What is Data SGP?

Data sgp is a metric designed to track student achievement growth over time using longitudinal test score data. Its primary use is informing instruction, assessing teacher/student performance and supporting educator evaluation systems. Its methodology involves latent achievement trait models estimated from standardised assessment data and student covariates compared against growth standards established through historical test score history. This reduces estimation error and provides a more valid measure of growth than conventional percentiles.

SGPs are useful for analyzing students’ academic growth in the context of their grade level peers, subject area and/or across districts. They can also be a powerful tool for teachers as they compare their students’ growth to the growth of their peers and identify areas where their class might need improvement. This information can then be used to focus classroom differentiation and instructional strategies.

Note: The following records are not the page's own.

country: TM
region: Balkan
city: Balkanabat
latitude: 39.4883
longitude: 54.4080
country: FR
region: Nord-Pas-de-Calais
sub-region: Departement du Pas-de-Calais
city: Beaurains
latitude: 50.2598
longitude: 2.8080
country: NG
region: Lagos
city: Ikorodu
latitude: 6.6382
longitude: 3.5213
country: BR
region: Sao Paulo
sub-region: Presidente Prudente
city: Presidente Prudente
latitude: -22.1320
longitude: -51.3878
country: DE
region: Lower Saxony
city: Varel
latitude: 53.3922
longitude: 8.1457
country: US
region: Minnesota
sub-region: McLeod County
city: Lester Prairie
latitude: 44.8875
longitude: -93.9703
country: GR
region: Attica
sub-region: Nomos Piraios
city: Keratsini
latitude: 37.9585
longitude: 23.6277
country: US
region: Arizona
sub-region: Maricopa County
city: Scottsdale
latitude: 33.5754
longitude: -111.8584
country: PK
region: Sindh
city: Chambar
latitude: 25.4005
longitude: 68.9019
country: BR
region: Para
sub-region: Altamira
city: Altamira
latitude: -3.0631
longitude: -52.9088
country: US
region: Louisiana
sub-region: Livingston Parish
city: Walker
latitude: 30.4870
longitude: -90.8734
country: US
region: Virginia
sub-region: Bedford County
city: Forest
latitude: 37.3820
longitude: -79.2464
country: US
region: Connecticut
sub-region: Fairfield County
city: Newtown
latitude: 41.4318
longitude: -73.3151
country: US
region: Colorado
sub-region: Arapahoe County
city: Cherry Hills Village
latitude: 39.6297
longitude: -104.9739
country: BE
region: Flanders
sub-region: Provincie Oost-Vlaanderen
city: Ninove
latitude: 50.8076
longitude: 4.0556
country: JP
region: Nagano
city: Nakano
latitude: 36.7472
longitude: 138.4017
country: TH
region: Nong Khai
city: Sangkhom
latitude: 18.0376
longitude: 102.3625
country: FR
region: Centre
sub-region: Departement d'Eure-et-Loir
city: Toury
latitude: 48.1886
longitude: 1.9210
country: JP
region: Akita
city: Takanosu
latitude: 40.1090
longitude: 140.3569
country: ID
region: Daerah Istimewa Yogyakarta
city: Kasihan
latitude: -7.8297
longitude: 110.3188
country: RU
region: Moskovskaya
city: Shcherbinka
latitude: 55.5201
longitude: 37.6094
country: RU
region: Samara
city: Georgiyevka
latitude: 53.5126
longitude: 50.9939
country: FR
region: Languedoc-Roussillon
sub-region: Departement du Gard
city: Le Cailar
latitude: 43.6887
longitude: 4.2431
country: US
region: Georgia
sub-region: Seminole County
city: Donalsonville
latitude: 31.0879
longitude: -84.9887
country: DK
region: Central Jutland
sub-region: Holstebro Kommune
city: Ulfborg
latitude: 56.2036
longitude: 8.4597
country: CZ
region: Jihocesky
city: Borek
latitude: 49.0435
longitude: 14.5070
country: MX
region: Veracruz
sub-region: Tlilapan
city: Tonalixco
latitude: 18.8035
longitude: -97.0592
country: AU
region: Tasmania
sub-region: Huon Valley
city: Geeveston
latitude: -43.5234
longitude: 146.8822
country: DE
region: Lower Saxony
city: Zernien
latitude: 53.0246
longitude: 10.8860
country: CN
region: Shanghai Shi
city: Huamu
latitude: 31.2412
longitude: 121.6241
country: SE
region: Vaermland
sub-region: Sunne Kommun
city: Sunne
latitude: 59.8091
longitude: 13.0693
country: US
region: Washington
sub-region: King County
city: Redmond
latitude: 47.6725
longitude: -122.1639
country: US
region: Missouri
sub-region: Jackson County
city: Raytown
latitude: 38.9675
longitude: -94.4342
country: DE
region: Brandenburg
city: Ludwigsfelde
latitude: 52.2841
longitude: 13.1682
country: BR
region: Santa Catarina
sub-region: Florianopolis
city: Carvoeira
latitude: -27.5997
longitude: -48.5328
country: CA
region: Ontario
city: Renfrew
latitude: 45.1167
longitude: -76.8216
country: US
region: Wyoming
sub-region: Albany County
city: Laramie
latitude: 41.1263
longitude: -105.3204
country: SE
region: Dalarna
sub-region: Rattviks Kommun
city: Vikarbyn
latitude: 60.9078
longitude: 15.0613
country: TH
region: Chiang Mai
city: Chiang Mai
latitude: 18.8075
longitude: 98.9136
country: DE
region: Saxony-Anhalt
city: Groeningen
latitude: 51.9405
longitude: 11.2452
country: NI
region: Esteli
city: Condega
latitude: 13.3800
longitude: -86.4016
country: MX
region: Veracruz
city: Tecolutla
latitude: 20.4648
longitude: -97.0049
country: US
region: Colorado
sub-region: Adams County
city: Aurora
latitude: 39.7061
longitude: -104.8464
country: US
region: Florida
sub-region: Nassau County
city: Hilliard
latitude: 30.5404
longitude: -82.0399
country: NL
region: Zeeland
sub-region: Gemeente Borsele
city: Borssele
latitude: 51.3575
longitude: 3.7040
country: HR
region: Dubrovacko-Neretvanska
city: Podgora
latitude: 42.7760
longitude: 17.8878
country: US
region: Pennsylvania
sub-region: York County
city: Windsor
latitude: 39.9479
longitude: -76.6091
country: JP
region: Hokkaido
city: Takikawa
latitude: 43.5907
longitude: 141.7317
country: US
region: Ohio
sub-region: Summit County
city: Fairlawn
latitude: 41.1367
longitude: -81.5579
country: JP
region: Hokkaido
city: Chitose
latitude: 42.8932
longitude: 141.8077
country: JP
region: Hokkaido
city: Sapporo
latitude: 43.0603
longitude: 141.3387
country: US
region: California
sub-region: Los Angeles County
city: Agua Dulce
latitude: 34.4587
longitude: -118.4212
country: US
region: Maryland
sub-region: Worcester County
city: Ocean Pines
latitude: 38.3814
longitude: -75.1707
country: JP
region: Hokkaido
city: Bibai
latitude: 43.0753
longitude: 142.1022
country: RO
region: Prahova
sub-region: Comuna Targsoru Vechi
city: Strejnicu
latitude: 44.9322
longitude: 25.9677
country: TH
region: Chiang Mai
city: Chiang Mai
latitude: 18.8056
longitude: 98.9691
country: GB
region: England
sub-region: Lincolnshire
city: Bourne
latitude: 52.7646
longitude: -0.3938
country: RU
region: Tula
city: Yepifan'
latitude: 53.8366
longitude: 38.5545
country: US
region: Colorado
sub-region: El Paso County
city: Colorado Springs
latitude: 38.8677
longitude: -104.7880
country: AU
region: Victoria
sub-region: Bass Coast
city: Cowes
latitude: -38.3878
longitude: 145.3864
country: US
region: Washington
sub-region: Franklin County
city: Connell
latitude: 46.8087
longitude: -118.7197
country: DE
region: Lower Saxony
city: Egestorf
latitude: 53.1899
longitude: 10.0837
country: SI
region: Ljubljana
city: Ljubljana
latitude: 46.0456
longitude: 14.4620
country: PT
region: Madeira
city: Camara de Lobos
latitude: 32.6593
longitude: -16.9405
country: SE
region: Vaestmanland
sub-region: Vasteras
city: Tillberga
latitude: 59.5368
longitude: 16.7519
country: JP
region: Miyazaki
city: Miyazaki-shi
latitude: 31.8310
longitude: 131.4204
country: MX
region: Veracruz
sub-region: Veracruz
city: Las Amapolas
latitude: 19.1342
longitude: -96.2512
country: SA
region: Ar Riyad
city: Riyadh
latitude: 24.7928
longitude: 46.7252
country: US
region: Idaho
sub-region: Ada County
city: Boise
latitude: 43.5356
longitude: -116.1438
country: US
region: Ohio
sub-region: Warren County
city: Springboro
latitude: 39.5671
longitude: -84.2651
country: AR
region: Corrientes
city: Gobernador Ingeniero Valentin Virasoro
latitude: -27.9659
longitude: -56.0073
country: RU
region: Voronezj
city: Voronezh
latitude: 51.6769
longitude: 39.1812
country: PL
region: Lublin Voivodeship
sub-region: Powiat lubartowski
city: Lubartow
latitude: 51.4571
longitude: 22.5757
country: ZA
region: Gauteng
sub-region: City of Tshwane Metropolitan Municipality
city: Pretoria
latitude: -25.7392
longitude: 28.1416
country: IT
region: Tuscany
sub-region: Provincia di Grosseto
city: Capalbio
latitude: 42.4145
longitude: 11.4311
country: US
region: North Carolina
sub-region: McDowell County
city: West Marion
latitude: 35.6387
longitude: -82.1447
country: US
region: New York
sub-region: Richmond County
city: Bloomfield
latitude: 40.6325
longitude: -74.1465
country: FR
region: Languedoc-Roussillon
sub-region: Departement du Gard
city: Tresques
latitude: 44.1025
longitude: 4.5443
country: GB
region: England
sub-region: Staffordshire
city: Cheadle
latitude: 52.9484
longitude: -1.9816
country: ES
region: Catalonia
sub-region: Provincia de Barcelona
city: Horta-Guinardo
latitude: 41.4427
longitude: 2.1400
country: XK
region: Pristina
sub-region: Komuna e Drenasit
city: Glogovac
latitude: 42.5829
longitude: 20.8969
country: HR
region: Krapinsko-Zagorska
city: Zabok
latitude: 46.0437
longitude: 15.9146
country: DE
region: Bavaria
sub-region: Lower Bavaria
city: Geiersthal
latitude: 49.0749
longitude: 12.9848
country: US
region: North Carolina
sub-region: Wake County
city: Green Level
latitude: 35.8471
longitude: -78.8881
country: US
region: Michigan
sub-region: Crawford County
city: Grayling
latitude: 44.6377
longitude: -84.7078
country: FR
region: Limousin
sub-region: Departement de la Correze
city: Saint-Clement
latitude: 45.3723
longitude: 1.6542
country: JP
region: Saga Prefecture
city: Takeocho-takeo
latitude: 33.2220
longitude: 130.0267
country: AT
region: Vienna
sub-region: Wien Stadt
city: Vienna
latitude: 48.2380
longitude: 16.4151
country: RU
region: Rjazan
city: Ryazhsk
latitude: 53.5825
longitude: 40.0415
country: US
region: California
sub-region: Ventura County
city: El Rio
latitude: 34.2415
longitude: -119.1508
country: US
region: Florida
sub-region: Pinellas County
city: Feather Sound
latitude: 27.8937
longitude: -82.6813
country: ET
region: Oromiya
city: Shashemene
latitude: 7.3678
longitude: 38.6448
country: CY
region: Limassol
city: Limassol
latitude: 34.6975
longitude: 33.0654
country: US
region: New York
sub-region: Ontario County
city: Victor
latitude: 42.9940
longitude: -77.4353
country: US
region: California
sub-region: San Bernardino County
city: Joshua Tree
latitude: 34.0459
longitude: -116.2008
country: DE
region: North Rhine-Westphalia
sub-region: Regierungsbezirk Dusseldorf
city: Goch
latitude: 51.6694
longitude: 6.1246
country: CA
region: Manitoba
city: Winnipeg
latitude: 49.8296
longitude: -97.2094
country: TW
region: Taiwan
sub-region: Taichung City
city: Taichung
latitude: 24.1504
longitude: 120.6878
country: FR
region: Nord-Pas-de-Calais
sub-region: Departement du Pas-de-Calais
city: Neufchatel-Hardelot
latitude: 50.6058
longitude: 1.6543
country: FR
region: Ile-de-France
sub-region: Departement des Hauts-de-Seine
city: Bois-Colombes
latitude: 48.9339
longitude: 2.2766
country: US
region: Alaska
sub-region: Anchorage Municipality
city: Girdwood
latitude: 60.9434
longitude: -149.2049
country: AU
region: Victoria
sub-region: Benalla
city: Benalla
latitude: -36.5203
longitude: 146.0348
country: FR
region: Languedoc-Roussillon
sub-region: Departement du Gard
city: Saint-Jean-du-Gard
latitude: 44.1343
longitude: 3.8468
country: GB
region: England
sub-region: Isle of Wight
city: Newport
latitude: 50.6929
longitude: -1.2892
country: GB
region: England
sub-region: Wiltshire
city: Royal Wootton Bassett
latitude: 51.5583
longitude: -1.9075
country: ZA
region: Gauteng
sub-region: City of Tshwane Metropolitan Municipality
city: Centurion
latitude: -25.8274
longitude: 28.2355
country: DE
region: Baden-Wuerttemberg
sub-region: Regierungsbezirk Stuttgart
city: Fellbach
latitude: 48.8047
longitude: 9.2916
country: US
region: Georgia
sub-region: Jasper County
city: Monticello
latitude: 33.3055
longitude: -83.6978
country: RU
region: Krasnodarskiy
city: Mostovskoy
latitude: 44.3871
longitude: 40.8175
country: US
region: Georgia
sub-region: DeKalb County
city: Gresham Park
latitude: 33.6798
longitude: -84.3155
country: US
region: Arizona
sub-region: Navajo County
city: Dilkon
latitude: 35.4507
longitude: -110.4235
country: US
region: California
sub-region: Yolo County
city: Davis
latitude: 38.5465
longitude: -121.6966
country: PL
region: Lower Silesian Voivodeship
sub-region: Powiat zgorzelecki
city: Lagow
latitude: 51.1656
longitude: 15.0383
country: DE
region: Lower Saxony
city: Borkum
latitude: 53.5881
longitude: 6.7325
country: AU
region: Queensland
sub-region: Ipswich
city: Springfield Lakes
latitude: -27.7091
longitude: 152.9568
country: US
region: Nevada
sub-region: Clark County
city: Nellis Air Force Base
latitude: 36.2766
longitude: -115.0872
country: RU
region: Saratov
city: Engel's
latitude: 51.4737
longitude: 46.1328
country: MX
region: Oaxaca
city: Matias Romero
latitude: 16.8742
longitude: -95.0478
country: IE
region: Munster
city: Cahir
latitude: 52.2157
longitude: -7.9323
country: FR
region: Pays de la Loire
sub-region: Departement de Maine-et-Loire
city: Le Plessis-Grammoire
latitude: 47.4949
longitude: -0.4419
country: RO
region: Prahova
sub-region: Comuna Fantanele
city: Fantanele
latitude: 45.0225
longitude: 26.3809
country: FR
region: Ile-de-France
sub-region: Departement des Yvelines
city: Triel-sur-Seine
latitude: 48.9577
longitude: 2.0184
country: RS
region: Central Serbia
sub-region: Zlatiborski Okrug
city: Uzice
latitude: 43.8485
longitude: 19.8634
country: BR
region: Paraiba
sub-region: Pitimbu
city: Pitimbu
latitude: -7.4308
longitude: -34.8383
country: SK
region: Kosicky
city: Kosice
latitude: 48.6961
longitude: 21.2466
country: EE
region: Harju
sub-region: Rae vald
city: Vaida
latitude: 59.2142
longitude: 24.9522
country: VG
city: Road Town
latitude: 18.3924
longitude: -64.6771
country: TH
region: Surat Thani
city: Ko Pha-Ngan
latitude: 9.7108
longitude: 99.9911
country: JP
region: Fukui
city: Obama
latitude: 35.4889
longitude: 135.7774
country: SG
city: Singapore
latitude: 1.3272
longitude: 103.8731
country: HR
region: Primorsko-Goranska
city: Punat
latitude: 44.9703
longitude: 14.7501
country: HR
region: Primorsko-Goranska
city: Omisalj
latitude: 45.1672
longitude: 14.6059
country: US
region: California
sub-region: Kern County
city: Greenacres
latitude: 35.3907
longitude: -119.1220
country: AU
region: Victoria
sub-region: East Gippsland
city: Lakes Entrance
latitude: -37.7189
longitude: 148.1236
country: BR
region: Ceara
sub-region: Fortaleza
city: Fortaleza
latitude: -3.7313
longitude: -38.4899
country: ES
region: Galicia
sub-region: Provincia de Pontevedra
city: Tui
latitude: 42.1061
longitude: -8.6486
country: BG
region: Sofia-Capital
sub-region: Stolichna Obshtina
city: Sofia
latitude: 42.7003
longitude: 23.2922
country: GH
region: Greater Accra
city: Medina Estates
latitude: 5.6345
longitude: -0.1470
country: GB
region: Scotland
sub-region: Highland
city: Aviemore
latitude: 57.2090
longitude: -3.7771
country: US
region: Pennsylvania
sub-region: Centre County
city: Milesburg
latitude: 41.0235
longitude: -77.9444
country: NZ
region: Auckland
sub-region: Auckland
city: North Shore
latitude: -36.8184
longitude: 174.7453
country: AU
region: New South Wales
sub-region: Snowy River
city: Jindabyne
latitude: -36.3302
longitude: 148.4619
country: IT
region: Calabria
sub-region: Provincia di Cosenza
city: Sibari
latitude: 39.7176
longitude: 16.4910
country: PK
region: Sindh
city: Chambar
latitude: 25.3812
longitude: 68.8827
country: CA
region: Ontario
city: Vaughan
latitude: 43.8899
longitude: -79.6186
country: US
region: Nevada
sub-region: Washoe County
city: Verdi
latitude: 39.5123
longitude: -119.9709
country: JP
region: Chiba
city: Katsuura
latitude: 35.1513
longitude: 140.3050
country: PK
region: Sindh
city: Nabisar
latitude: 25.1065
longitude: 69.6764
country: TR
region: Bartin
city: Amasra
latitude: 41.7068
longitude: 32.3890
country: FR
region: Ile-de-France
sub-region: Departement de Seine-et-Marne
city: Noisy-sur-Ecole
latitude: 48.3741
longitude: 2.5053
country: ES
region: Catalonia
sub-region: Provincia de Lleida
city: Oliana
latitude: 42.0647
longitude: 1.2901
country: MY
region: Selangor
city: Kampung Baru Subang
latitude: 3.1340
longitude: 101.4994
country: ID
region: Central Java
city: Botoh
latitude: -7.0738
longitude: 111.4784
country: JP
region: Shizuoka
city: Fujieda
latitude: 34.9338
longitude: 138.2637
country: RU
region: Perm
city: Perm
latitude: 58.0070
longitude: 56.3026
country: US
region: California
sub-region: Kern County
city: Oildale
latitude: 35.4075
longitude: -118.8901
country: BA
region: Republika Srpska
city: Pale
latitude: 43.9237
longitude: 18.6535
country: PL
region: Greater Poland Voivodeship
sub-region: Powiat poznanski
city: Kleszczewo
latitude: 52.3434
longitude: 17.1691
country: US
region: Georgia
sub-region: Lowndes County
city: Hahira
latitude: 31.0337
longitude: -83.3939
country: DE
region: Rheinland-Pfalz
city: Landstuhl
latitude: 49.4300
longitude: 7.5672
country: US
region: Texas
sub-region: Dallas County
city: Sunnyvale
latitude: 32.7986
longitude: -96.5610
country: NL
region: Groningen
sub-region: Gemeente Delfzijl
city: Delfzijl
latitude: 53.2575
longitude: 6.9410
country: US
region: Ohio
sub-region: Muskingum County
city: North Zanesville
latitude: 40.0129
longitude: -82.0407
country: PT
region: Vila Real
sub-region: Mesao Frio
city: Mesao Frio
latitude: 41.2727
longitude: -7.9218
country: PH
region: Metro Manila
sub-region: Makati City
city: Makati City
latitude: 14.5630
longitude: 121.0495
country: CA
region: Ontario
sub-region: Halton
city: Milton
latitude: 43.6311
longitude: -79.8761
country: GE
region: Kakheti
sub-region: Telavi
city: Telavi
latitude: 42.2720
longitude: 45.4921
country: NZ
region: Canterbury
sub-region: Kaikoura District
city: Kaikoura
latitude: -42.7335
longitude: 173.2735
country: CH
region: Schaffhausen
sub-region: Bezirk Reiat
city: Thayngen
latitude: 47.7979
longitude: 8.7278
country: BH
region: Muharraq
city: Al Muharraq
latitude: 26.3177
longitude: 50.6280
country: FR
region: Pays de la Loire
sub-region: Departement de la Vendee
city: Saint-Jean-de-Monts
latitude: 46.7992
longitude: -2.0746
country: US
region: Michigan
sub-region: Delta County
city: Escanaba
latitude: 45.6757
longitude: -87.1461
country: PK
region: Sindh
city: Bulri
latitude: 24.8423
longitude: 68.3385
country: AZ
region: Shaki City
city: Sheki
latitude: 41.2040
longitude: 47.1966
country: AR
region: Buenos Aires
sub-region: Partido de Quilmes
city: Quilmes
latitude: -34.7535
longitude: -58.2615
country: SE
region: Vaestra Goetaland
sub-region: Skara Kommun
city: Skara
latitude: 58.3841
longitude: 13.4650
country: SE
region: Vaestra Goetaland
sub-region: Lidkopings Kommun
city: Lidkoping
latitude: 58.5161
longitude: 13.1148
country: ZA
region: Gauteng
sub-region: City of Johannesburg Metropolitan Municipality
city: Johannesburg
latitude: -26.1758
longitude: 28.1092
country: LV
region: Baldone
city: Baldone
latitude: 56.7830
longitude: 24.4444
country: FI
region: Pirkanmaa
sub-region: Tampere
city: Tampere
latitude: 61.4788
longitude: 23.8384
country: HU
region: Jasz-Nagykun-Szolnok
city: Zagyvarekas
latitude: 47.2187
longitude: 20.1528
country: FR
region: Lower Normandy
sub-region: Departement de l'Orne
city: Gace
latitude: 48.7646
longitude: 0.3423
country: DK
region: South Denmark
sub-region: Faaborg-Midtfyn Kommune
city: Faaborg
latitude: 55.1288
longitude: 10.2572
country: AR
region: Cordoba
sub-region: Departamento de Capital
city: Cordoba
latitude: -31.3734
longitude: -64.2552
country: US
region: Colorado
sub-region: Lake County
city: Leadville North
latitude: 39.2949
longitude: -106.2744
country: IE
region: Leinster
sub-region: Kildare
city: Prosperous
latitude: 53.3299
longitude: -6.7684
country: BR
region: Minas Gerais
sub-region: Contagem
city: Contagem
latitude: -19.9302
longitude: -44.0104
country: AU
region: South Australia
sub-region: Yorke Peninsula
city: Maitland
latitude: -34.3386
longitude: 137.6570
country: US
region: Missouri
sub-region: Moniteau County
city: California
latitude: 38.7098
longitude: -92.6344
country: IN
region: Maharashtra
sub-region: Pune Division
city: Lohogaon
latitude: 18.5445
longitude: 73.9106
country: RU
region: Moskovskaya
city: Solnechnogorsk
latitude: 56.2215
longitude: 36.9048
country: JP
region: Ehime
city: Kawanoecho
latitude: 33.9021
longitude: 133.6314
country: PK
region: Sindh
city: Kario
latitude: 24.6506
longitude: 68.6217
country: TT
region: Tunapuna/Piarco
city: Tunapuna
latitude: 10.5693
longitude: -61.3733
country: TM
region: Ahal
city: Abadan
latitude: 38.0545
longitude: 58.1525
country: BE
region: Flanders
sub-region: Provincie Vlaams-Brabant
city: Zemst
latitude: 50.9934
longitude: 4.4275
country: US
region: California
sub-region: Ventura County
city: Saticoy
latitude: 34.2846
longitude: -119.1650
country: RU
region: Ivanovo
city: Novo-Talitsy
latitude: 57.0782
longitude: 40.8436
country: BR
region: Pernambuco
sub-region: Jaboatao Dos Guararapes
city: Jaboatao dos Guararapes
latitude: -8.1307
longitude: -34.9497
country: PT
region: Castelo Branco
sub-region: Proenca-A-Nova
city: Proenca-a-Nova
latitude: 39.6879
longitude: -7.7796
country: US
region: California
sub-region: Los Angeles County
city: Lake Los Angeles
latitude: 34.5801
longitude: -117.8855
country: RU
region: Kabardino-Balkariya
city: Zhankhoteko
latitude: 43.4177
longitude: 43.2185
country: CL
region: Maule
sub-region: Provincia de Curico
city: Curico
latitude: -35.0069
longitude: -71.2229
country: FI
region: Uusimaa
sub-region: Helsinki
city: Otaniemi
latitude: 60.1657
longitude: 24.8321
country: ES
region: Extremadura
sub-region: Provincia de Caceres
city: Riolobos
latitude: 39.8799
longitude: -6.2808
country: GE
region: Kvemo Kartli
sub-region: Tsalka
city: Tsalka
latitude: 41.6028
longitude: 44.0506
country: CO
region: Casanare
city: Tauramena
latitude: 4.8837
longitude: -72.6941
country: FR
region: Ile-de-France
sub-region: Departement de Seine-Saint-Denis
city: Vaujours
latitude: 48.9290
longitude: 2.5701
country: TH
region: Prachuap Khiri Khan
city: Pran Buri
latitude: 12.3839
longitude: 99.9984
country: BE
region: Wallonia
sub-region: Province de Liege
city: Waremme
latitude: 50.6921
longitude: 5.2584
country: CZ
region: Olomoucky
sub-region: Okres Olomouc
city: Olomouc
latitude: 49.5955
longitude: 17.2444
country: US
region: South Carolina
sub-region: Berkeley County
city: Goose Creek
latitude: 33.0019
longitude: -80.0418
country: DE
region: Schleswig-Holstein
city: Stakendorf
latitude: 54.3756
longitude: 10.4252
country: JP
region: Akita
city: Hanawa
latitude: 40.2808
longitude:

Educators can access SGP data by visiting their state’s website and following the directions provided. They can then view reports specific to their district that show how students performed on each subject tested; the percentage of students who fell “inside” the curve, meaning they exceeded their expected performance; and the number of students who fell below the curve. These reports can be very helpful for identifying students who might need additional support and helping them achieve their full potential.

The most important thing to remember when looking at SGP data is that the data should be viewed in the context of the students’ prior achievement. SGPs are based on students’ standardized test scores with covariate information. Students are compared with their academic peers who have the same combination of prior test score history. For example, let’s say a sixth grader Simon scored 370 on this year’s statewide ELA exam. This year’s scale score growth would be a 70 point increase over his previous score of 300. It might seem that this is a large gain, but Simon’s growth was comparatively much smaller than that of his classmates who had the same mix of prior test score history.

It’s also important to remember that SGP data is based on longitudinal assessments and thus takes time to stabilize. SGPs should not be used for high stakes purposes until at least 2018. This allows three more years for educators to become familiar with the data and to ensure that the system is functioning correctly.

To run SGP analyses you’ll need a computer that has the free open source software R installed. It can be downloaded for Windows, OSX and Linux. If you are new to R, it’s a good idea to spend some time familiarizing yourself with the program before jumping in and running SGP analyses.

SGPdata is a dataset that contains a list of student data for each school and grade level in a given state. Each file includes the student name and statewide ID, a list of their individual tests taken, their SGPs, and the teacher data associated with each test. In addition, the file contains an anonymized student-instructor lookup table that lists which instructors were assigned to each student for a given test.